If done correctly, this can effectively "launder" bitcoins. However, the likelihood of some of these services being traps is quite hard.

I think that people who believe that bitcoin is great for tax evasion of criminal transactions are there for a surprise. It is but one brick in the platonic society of ideas that idealistic cryptoanarchists try to build. First, there were cryptotools, and identities and pseudo identities could be verified, communication could be kept private. Then there were darknets, and ideas could be exchanged anonymously. Now with bitcoins, money can be exchanged. So right now, what you can do totally anonymously is buying dematerialized service or data.

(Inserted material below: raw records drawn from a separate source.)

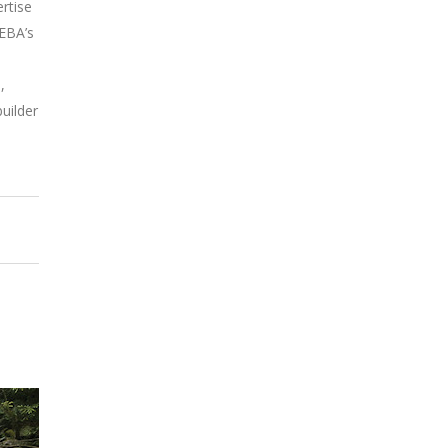
rtise
EEBA’s
–
,
uilder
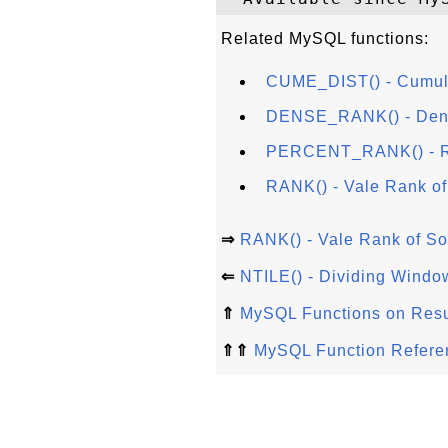
Related MySQL functions:
CUME_DIST() - Cumulat
DENSE_RANK() - Densi
PERCENT_RANK() - Ra
RANK() - Vale Rank of
⇒
RANK() - Vale Rank of So
⇐
NTILE() - Dividing Window
⇑
MySQL Functions on Resu
⇑⇑
MySQL Function Refere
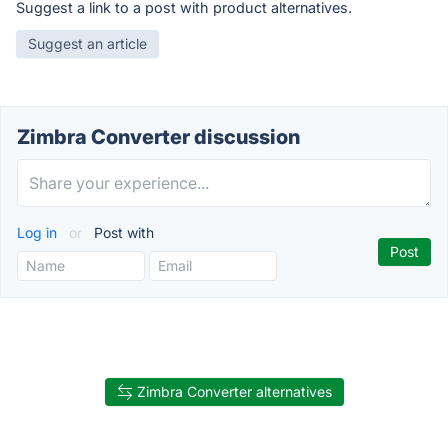
Suggest a link to a post with product alternatives.
Suggest an article
Zimbra Converter discussion
Log in
or
Post with
Zimbra Converter alternatives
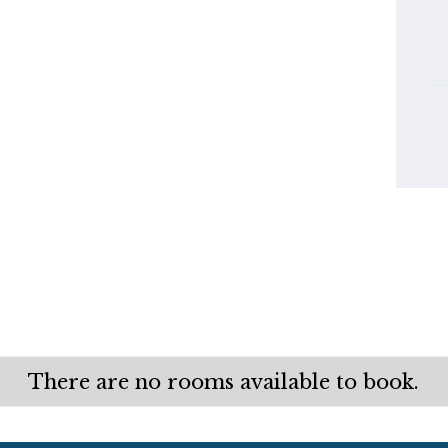
There are no rooms available to book.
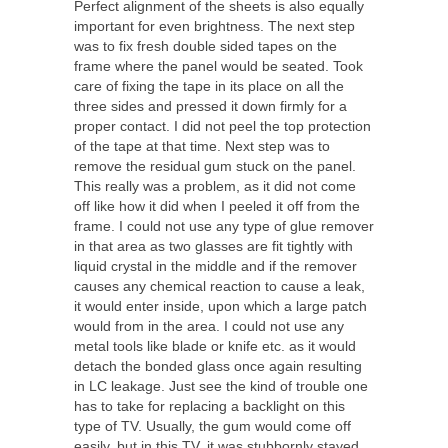
Perfect alignment of the sheets is also equally
important for even brightness. The next step
was to fix fresh double sided tapes on the
frame where the panel would be seated. Took
care of fixing the tape in its place on all the
three sides and pressed it down firmly for a
proper contact. I did not peel the top protection
of the tape at that time. Next step was to
remove the residual gum stuck on the panel.
This really was a problem, as it did not come
off like how it did when I peeled it off from the
frame. I could not use any type of glue remover
in that area as two glasses are fit tightly with
liquid crystal in the middle and if the remover
causes any chemical reaction to cause a leak,
it would enter inside, upon which a large patch
would from in the area. I could not use any
metal tools like blade or knife etc. as it would
detach the bonded glass once again resulting
in LC leakage. Just see the kind of trouble one
has to take for replacing a backlight on this
type of TV. Usually, the gum would come off
easily, but in this TV, it was stubbornly stayed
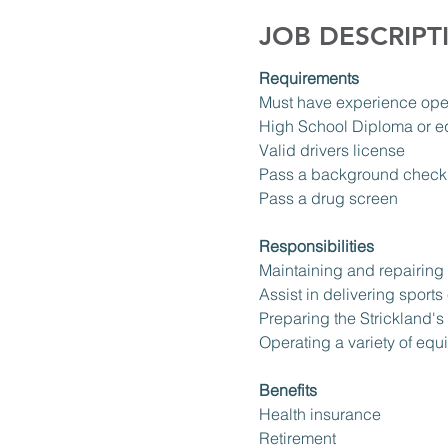
JOB DESCRIPT
Requirements
Must have experience ope
High School Diploma or e
Valid drivers license
Pass a background check
Pass a drug screen
Responsibilities
Maintaining and repairing b
Assist in delivering sports
Preparing the Strickland's 
Operating a variety of eq
Benefits
Health insurance 
Retirement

It is not a good tool for buying a yacht without the IRS knowing it, and it is not about that.

More bricks will come: people are currently making schemes to create pseudonymous companies, to make some kind of contracts enforceable, to manage trust between entities with no history, etc... It is an interesting subject to follow.

Comment Re:Two things glossed over in the summary (Score 1) 233

The fact that the content of every bank account and every transaction is public makes bitcoin a very bad tool for money laundering.

It would give you a pseudonymous social network of criminals. A law enforcement firm then just has to play crosswords and make some honey pots to get the big picture.

Bitcoin suppresses the need for extorsion fees during international wire transfers, not the need for suitcases full of cash during shady transactions.